14/10/2022 - 1:00
Que tipo de miopia faz com que lideranças públicas brasileiras festejem uma eleição como a deste ano? O voto obrigatório tem tanto de democracia quanto sua proibição. Nenhuma nação democrática e consistente na adoção do Estado de Direito usa o modelo. Não à toa, mais uma vez o número de brasileiros que nem sequer apareceu para votar é uma massa para o qual não deveríamos fechar os olhos. Foram 32.770.982. Vamos à velha comparação: se fosse um país, seria equivalente ao Peru e maior do que outras oito nações sul-americanas. Se fosse um estado brasileiro, perderia apenas para São Paulo. Maior que Minas Gerais e todos os demais. Na mais polarizada das eleições, essa montanha de votantes não quis se manifestar. Quer dimensionar de um jeito melhor? Junte cinco eleitores em seu trabalho. Um deles não apareceu. Se somarmos os que votaram em branco ou anularam (mais 5.452.653) dá mais de 38 milhões. Há algo de errado com o sistema? É óbvio que sim.
A obrigatoriedade do voto não quebrará essa curva. O modelo político se agrava porque o financiamento das campanhas também é pobre, para não dizer podre. Este ano, segundo o Tribunal Superior Eleitoral (TSE), o Fundo Especial de Financiamento de Campanha, bufunfa destinada aos partidos para as eleições, somou o valor recorde de R$ 4.961.519.770. São R$ 5 bilhões para 32 partidos. O União Brasil pegou cerca de R$ 780 milhões. O PT, R$ 500 milhões. O PL, que de liberal só tem a letra L, ficou na casa dos R$ 290 milhões. Apenas o Partido Novo teve a decência de abrir mão do dinheiro. Por favor, não confunda com o Fundo Partidário. Essa é outra linha de receita. O Fundo Especial de Assistência Financeira aos Partidos Políticos já distribuiu entre janeiro e setembro deste ano, segundo dados do TSE, R$ 715.225.965,26. Não sei você, mas eu acho demais.
Para o que e para quem vai parte considerável desse dinheiro até o mais estúpido do eleitor é capaz de especular. E no que ele muda alguma coisa na qualificação do sistema político-partidário nacional? E tudo piora com a chamada propaganda eleitoral. Que nem gratuita é, já que se baseia em uma compensação isenção fiscal para os veículos de comunicação que são obrigados a veiculá-la.

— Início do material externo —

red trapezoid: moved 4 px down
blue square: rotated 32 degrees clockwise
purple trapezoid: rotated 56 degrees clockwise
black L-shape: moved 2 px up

Em outubro, de Bolsonaro e Lula ao mais insignificante dos candidatos, cerca de 29 mil cidadãos brasileiros se candidataram a uma boquinha de deputado estadual/distrital, federal, governador, senador e presidente. Um mundaréu de gente que tenta aparecer na propaganda eleitoral com um tempo suficiente só para dizer o nome, o número e uma frase idiota. OK, uma frase de campanha. Cheguei a pegar uma que defendia castração química. Num país em que há mais de 900 mil detentos e um a cada três aguarda julgamento estando detido tem zero chance para dar certo.
Deixar de ignorar que nosso sistema de escolha político-partidária está falido será um passo crucial para sairmos desse pântano que nos coloca como um país assassino (o que mais matou no mundo no ano passado), famélico (33 milhões) e desigual (à frente de apenas outros sete pelo Índice Gini). Com crescimento econômico abaixo da média mundial – scusa, signore Guedes, mas sei que tratar com os números reais deixou de ser seu esporte favorito. Para essa mudança será preciso que a sociedade produtiva, os consumidores e as elites pensantes assumam a bandeira de defender a Reforma Política como a primeira e mais urgente de todas. Essa é nossa maior e mais relevante dívida com a história e com o futuro.
Edson Rossi é redator-chefe da DINHEIRO.